=== What is expected ===
Read the entries below and pull out each line with the string "stand".
== Segment start ==
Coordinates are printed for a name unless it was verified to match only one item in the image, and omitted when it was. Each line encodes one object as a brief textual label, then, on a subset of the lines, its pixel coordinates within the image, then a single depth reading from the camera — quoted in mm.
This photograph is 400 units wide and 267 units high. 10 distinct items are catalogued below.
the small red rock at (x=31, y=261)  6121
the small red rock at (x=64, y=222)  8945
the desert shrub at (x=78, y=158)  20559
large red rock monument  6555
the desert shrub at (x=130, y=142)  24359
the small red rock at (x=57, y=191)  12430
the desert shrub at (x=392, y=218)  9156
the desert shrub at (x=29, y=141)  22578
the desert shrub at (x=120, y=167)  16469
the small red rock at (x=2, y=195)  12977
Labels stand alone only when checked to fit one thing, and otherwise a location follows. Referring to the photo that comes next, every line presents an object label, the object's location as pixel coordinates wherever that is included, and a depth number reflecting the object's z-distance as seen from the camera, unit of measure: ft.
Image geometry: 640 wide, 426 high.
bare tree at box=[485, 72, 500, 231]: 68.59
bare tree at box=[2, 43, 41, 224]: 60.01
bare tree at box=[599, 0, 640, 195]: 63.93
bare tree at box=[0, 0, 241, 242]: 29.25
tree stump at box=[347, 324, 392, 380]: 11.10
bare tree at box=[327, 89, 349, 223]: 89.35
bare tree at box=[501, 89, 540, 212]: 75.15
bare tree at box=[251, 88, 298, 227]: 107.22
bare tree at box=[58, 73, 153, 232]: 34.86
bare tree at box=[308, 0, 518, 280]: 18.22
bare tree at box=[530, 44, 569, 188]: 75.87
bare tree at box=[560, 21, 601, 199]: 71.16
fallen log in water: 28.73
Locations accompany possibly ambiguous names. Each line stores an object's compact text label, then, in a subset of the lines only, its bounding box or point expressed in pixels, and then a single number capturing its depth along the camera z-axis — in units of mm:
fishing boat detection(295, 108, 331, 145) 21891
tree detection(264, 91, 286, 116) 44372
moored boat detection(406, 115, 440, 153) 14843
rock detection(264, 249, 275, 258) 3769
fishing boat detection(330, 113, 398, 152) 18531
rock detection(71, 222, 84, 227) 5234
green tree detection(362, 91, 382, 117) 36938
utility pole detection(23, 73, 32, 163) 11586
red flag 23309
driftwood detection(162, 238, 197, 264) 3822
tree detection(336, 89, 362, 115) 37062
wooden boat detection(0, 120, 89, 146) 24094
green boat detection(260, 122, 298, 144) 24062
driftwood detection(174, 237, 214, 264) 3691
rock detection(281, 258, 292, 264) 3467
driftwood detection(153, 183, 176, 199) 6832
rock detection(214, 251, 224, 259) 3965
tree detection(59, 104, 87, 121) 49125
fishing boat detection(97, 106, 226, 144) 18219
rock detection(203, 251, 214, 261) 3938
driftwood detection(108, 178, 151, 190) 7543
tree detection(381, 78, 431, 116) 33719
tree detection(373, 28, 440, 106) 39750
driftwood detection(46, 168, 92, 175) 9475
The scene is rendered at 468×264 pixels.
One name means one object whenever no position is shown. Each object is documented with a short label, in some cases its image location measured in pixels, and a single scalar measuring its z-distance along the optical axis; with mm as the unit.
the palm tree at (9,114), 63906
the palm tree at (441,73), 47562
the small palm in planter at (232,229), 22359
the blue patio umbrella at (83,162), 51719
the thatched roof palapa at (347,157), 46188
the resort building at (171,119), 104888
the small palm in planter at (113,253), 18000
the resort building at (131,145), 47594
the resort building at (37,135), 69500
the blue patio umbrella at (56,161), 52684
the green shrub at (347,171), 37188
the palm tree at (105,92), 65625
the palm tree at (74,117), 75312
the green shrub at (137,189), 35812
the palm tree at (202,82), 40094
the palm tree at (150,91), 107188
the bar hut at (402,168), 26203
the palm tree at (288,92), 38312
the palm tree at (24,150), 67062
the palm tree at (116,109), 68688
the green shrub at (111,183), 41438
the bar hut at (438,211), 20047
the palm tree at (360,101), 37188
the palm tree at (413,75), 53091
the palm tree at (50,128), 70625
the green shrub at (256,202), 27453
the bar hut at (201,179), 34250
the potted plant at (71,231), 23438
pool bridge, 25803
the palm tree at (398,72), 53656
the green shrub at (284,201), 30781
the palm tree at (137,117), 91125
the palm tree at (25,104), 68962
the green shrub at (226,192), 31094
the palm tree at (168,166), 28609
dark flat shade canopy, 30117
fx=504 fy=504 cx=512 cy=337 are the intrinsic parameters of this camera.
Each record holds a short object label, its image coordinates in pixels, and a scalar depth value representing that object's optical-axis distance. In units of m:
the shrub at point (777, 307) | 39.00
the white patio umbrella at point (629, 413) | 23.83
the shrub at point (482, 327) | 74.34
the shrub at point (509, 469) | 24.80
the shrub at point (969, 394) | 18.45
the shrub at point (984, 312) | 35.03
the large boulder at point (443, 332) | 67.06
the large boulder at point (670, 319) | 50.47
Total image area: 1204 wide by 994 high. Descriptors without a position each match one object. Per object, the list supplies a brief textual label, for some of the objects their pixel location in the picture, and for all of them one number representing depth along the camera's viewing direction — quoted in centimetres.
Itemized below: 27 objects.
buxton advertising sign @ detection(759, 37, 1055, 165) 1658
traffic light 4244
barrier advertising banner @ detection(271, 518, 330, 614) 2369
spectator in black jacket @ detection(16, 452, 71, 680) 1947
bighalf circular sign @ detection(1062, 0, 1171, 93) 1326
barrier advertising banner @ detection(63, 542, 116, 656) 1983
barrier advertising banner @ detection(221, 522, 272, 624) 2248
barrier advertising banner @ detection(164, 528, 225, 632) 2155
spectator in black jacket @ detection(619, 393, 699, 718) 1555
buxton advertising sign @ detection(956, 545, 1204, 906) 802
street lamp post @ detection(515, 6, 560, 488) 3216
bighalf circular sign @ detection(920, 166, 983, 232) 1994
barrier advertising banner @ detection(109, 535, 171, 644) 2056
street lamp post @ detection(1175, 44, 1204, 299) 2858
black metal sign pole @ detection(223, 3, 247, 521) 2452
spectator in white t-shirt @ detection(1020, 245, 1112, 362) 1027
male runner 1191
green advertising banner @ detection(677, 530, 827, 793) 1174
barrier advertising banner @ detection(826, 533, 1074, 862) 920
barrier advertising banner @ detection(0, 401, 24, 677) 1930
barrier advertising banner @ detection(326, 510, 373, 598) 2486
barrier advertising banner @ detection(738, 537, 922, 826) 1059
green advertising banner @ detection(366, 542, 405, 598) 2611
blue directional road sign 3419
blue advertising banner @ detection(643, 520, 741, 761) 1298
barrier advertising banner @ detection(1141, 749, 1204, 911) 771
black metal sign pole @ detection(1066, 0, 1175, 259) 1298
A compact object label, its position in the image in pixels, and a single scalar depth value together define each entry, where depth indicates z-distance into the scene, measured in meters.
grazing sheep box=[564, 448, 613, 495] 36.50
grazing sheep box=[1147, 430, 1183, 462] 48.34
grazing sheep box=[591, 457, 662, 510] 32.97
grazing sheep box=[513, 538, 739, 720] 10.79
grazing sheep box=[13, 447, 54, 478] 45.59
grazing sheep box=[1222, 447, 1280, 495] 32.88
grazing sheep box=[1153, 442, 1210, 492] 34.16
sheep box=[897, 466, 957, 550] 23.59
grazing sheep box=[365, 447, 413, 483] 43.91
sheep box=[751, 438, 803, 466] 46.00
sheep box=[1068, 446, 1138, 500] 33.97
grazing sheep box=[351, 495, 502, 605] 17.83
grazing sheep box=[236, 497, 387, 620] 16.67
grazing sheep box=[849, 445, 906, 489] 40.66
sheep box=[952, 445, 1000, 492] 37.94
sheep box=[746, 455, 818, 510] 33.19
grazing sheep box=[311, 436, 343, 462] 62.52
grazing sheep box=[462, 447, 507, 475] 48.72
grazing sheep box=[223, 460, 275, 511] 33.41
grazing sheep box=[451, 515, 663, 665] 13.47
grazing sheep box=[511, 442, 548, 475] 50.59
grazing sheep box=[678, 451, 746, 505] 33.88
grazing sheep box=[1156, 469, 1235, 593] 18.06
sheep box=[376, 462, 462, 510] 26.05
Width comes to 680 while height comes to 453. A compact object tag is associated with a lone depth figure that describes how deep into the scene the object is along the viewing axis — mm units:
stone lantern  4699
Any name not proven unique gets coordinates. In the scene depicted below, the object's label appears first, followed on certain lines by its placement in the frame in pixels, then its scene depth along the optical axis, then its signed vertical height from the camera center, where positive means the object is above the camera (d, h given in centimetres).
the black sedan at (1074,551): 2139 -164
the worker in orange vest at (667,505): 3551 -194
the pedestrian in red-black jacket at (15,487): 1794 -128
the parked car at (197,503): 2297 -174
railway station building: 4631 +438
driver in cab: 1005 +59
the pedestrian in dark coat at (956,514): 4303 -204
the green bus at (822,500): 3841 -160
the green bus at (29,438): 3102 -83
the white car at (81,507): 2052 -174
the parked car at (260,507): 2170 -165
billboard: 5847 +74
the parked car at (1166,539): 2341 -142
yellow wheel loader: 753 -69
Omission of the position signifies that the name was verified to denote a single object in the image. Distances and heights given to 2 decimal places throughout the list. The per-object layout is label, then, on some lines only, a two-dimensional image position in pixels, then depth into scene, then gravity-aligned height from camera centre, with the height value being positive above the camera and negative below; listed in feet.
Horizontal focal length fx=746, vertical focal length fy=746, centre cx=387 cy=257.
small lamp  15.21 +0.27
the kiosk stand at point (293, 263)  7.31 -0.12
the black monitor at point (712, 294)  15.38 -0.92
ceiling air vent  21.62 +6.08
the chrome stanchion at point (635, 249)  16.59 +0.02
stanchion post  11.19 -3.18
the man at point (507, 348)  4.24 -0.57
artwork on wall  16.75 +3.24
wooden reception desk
== Segment end ==
=== Answer to this problem ===
Labels stand alone only when checked to fit one thing, and otherwise a location follows. Referring to the photo that comes next, every line presents an object label, the object's location as pixel coordinates wherever that is included, and a depth number reflecting the object's z-distance as seen from the camera, unit of measure: ft.
the kiosk stand at point (293, 263)  7.31 -0.12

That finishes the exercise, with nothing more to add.